Write out the text of every row below, changing each "Accessoires" to "Zubehör" and leaving everything else as it is. Don't include the pictures.

*** Opening of Source data ***

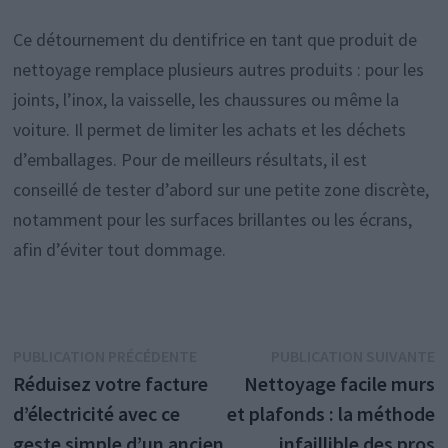
Ce détournement du dentifrice en tant que produit de
nettoyage remplace plusieurs autres produits : pour les
joints, l’inox, la vaisselle, les chaussures ou même la
voiture. Il permet de limiter les achats et les déchets
d’emballages. Pour de meilleurs résultats, il est
conseillé de tester d’abord sur une petite zone discrète,
notamment pour les surfaces brillantes ou les écrans,
afin d’éviter tout dommage.
Navigation
Publication
P
PUBLICATION PRÉCÉDENTE
PUBLICATION SUIVANTE
précédente :
s
Réduisez votre facture
Nettoyage facile murs
de
d’électricité avec ce
et plafonds : la méthode
l’article
geste simple d’un ancien
infaillible des pros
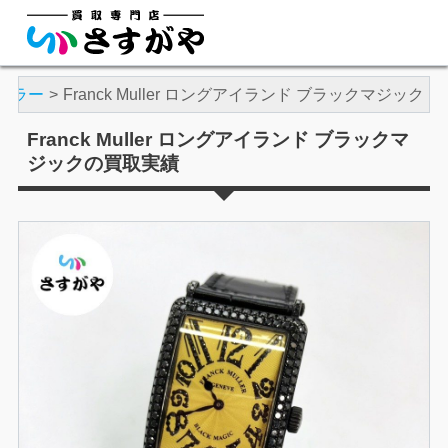
ュラー
Franck Muller ロングアイランド ブラックマジック
Franck Muller ロングアイランド ブラックマ
ジックの買取実績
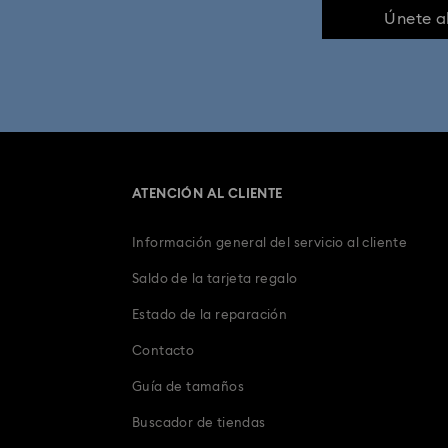
Únete a
Disney Classics Colección
Regalos de 20 Aniversario
Regalos de 15.° Aniversario de Bodas
ATENCIÓN AL CLIENTE
Decoración de Pascua y figuras de con
Información general del servicio al cliente
Joyas y Figuras de Corazones
Joyas y 
Saldo de la tarjeta regalo
Regalos de Cuarto Aniversario
Estado de la reparación
Contacto
Regalos de graduaci
Guía de tamaños
Regalos para Padres Primerizos y Futuros 
Buscador de tiendas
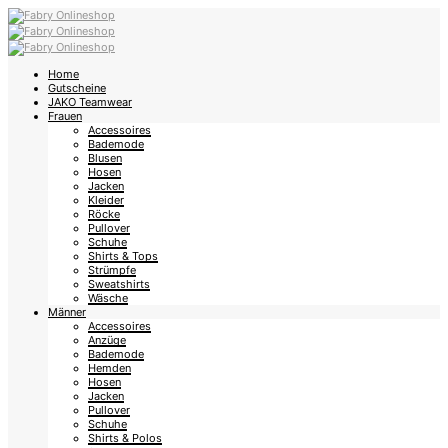
Home
Gutscheine
JAKO Teamwear
Frauen
Accessoires
Bademode
Blusen
Hosen
Jacken
Kleider
Röcke
Pullover
Schuhe
Shirts & Tops
Strümpfe
Sweatshirts
Wäsche
Männer
Accessoires
Anzüge
Bademode
Hemden
Hosen
Jacken
Pullover
Schuhe
Shirts & Polos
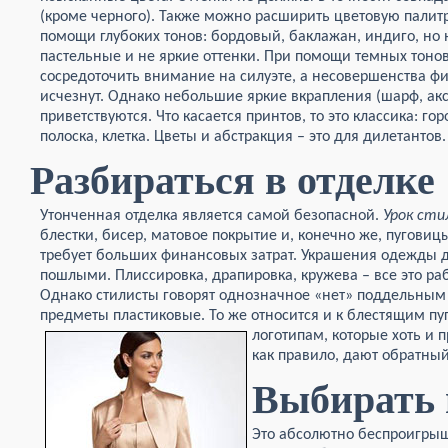
(кроме черного). Также можно расширить цветовую палит
помощи глубоких тонов: бордовый, баклажан, индиго, но 
пастельные и не яркие оттенки. При помощи темных тоно
сосредоточить внимание на силуэте, а несовершенства ф
исчезнут. Однако небольшие яркие вкрапления (шарф, ак
приветствуются. Что касается принтов, то это классика: гор
полоска, клетка. Цветы и абстракция – это для дилетантов.
Разбираться в отделке
Утонченная отделка является самой безопасной.
Урок сти
блестки, бисер, матовое покрытие и, конечно же, пуговицы
требует больших финансовых затрат. Украшения одежды 
пошлыми. Плиссировка, драпировка, кружева – все это раб
Однако стилисты говорят однозначное «нет» поддельным 
предметы пластиковые. То же относится и к блестящим п
логотипам, которые хоть и
как правило, дают обратный
Выбирать 
Это абсолютно беспроигры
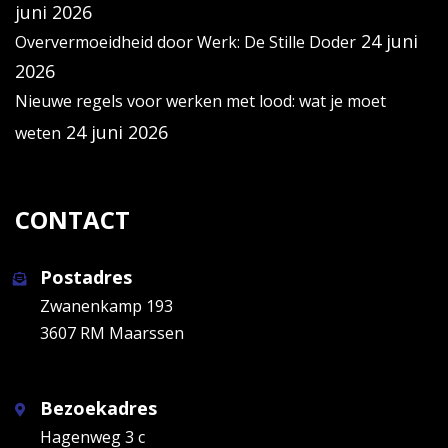
juni 2026
24 juni
Oververmoeidheid door Werk: De Stille Doder
2026
Nieuwe regels voor werken met lood: wat je moet
24 juni 2026
weten
CONTACT
Postadres
Zwanenkamp 193
3607 RM Maarssen
Bezoekadres
Hagenweg 3 c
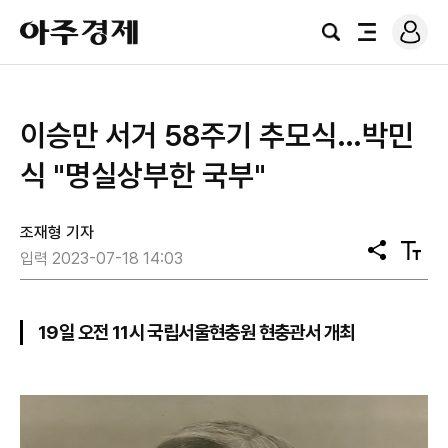
로
아
그
검
전
주
인
색
체
경
메
제
뉴
​이승만 서거 58주기 추모식…박민
식 "명실상부한 국부"
조재형 기자
공
텍
입력 2023-07-18 14:03
유
스
트
크
기
19일 오전 11시 국립서울현충원 현충관서 개최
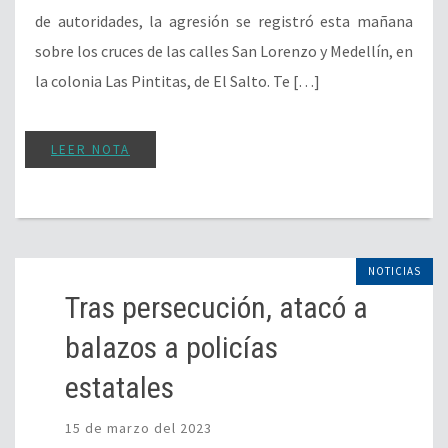
de autoridades, la agresión se registró esta mañana
sobre los cruces de las calles San Lorenzo y Medellín, en
la colonia Las Pintitas, de El Salto. Te […]
LEER NOTA
NOTICIAS
Tras persecución, atacó a
balazos a policías
estatales
15 de marzo del 2023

*** Close of Source data ***

* _Response to this exercise_
Ce détournement du dentifrice en tant que produit de
nettoyage remplace plusieurs autres produits : pour les
joints, l’inox, la vaisselle, les chaussures ou même la
voiture. Il permet de limiter les achats et les déchets
d’emballages. Pour de meilleurs résultats, il est
conseillé de tester d’abord sur une petite zone discrète,
notamment pour les surfaces brillantes ou les écrans,
afin d’éviter tout dommage.
Navigation
Publication
P
PUBLICATION PRÉCÉDENTE
PUBLICATION SUIVANTE
précédente :
s
Réduisez votre facture
Nettoyage facile murs
de
d’électricité avec ce
et plafonds : la méthode
l’article
geste simple d’un ancien
infaillible des pros
ュラー
Franck Muller ロングアイランド ブラックマジック
Franck Muller ロングアイランド ブラックマ
ジックの買取実績
Únete a
Disney Classics Colección
Regalos de 20 Aniversario
Regalos de 15.° Aniversario de Bodas
ATENCIÓN AL CLIENTE
Decoración de Pascua y figuras de con
Información general del servicio al cliente
Joyas y Figuras de Corazones
Joyas y 
Saldo de la tarjeta regalo
Regalos de Cuarto Aniversario
Estado de la reparación
Contacto
Regalos de graduaci
Guía de tamaños
Regalos para Padres Primerizos y Futuros 
Buscador de tiendas
Home
Gutscheine
JAKO Teamwear
Frauen
Zubehör
Bademode
Blusen
Hosen
Jacken
Kleider
Röcke
Pullover
Schuhe
Shirts & Tops
Strümpfe
Sweatshirts
Wäsche
Männer
Zubehör
Anzüge
Bademode
Hemden
Hosen
Jacken
Pullover
Schuhe
Shirts & Polos
(кроме черного). Также можно расширить цветовую палит
помощи глубоких тонов: бордовый, баклажан, индиго, но 
пастельные и не яркие оттенки. При помощи темных тоно
сосредоточить внимание на силуэте, а несовершенства ф
исчезнут. Однако небольшие яркие вкрапления (шарф, ак
приветствуются. Что касается принтов, то это классика: гор
полоска, клетка. Цветы и абстракция – это для дилетантов.
Разбираться в отделке
Утонченная отделка является самой безопасной.
Урок сти
блестки, бисер, матовое покрытие и, конечно же, пуговицы
требует больших финансовых затрат. Украшения одежды 
пошлыми. Плиссировка, драпировка, кружева – все это раб
Однако стилисты говорят однозначное «нет» поддельным 
предметы пластиковые. То же относится и к блестящим п
логотипам, которые хоть и
как правило, дают обратный
Выбирать 
Это абсолютно беспроигры
juni 2026
24 juni
Oververmoeidheid door Werk: De Stille Doder
2026
Nieuwe regels voor werken met lood: wat je moet
24 juni 2026
weten
CONTACT
Postadres
Zwanenkamp 193
3607 RM Maarssen
Bezoekadres
Hagenweg 3 c
로
아
그
검
전
주
인
색
체
경
메
제
뉴
​이승만 서거 58주기 추모식…박민
식 "명실상부한 국부"
조재형 기자
공
텍
입력 2023-07-18 14:03
유
스
트
크
기
19일 오전 11시 국립서울현충원 현충관서 개최
de autoridades, la agresión se registró esta mañana
sobre los cruces de las calles San Lorenzo y Medellín, en
la colonia Las Pintitas, de El Salto. Te […]
LEER NOTA
NOTICIAS
Tras persecución, atacó a
balazos a policías
estatales
15 de marzo del 2023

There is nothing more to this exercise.